In order to convict appellant of aggravated robbery under section 7.02(a)(2) the State had to prove that appellant aided and abetted as to each element of the offense of aggravated robbery. See Stephens v. State, 717 S.W.2d 338, 340-41 (Tex.Crim.App.1986). However, the court’s charge permitted the jury to convict appellant of aggravated robbery if they found that he had only promoted, assisted, encouraged, or aided another person to commit the offense of theft. As Judge Clinton noted in Stephens, a different result might have occurred in that case if the State had charged appellant therein under sec. 7.02(b). Id. at 340. Absent that charge herein, we likewise find no authority by which to transform appellant’s intent to commit theft to an intent to commit aggravated robbery. Appellant’s requested charge substantially tracked the jury charges on the law of parties recommended in P. McClung, JURY CHARGES FOR TEXAS CRIMINAL PRACTICE, sec. 7.01 (1988) and in 8 C. McCormick & T. Blackwell, TEXAS CRIMINAL FORMS AND TRIAL MANUAL, sec. 84.01 (Texas Practice 9th ed. 1985). Further, appellant’s requested submission on the law of parties was very similar to a charge on the law of parties given in an aggravated robbery case approved by the Court of Criminal Appeals in Davis v. State, 651 S.W.2d 787, 792 (Tex.Crim.App.1983). We hold that the trial court committed error in overruling appellant’s objection to the charge and overruling appellant’s requested instruction.

We next must determine whether the error in the charge requires reversal. The error in the charge, over timely objection in the trial court, requires reversal if such error is “calculated to injure the rights of defendant”, which means no more than that there must be some harm to the accused from the error. See Almanza v. State, 686 S.W.2d 157, 171 (Tex.Crim.App.1984) (opinion on reh’g); TEX.CODE CRIM.PROC.ANN. art. 36.19 (Vernon 1981). In other words, a properly preserved error will call for reversal if the error is not harmless. Almanza, 686 S.W.2d at 171.

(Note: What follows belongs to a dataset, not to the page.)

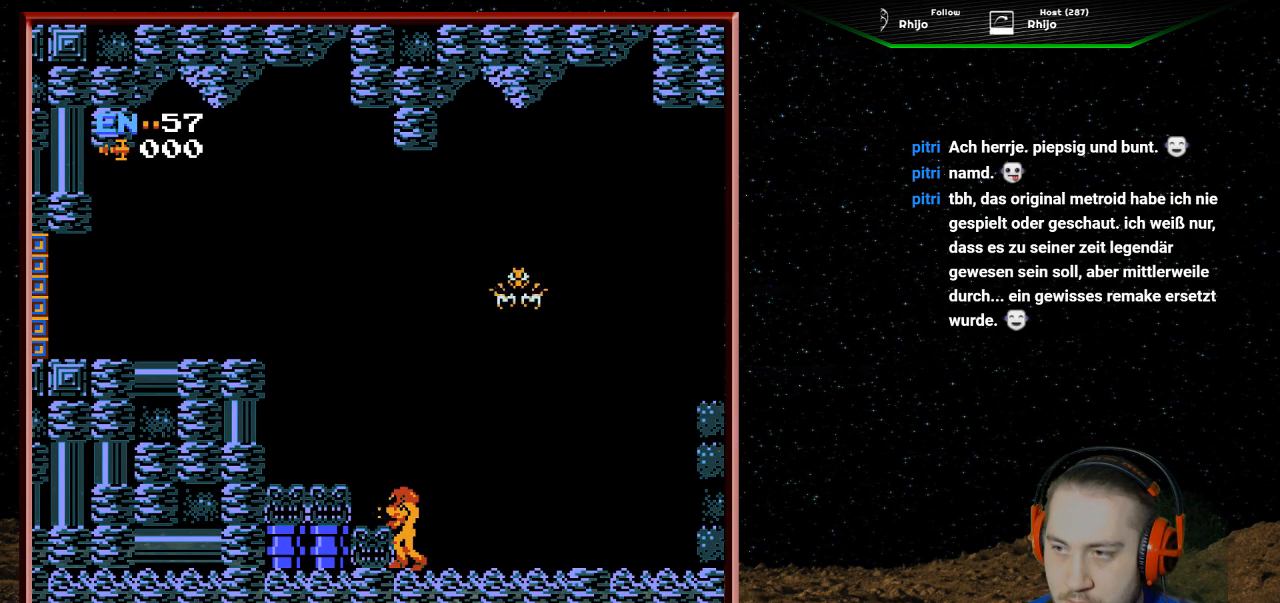
{"buttons": [], "events": [[33, "DPAD_RIGHT", "down"], [167, "B", "down"], [167, "DPAD_RIGHT", "up"], [200, "DPAD_UP", "down"], [267, "B", "up"], [333, "B", "down"], [367, "DPAD_UP", "up"], [467, "B", "up"]]}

In making this determination, “the actual degree of harm must be assayed in light of the entire jury charge, the state of the evidence, including the contested issues and weight of probative evidence, the argument of counsel and any other relevant information revealed by the record of the trial as a whole.” Id. The purpose of this review is to illuminate the actual, not just theoretical, harm to the accused. Id. at 174.

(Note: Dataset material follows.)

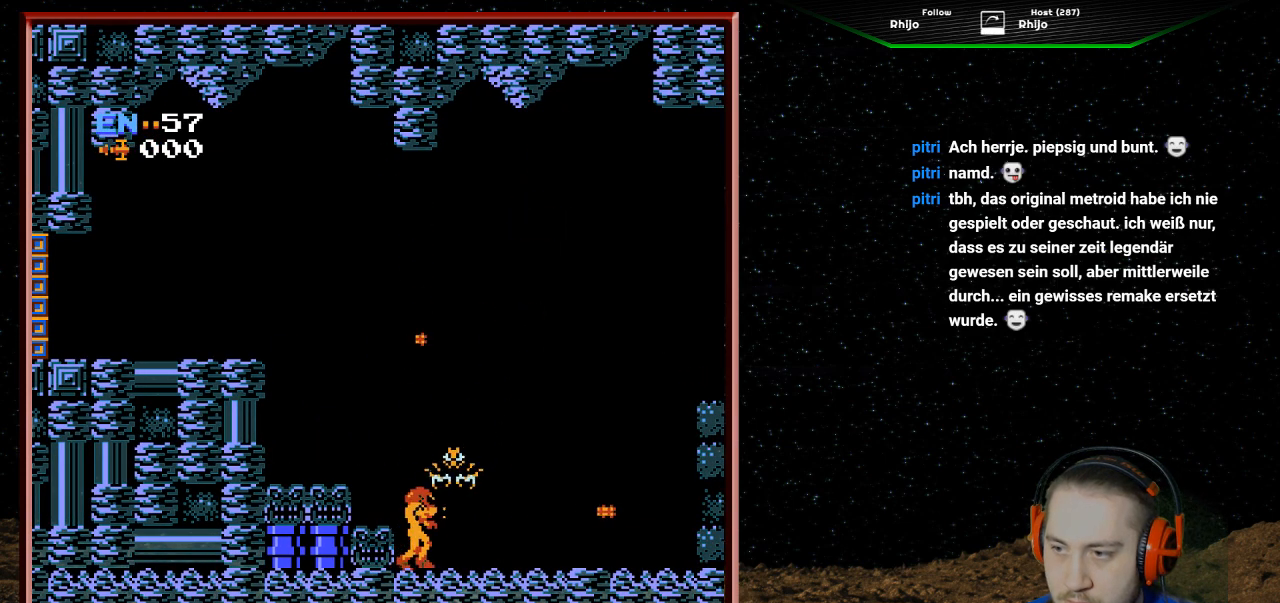
{"buttons": ["B"], "events": [[33, "B", "down"], [167, "B", "up"], [233, "B", "down"], [367, "B", "up"], [433, "B", "down"]]}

We note the charge authorized the jury to convict appellant of aggravated robbery upon a finding he was a party to the offense of theft only. The punishment range for aggravated robbery, a first degree felony, is five years to ninty-nine years or life imprisonment. See TEX.PENAL CODE ANN. sec. 12.32 (Vernon Supp.1988). Appellant was assessed fifteen years in the penitentiary, three times the minimum amount under the statute. Additionally, there is no direct evidence linking appellant to the crime except for his presence in the getaway vehicle. There was no identification by the store clerk that appellant was one of the men who robbed him. The off-duty policeman, who saw only two men getting into the car when the robbery occurred, testified that he did not see a third person in the vehicle, yet when it was stopped it was occupied by three black males. In addition, the State’s witness, Richard Brown, testified that he committed the robbery of the convenience store and that appellant did not participate in the robbery. We find therefore, that there was some harm to the accused from the error in the court’s charge. Appellant’s points of error one through six are sustained.

We reverse and remand for a new trial.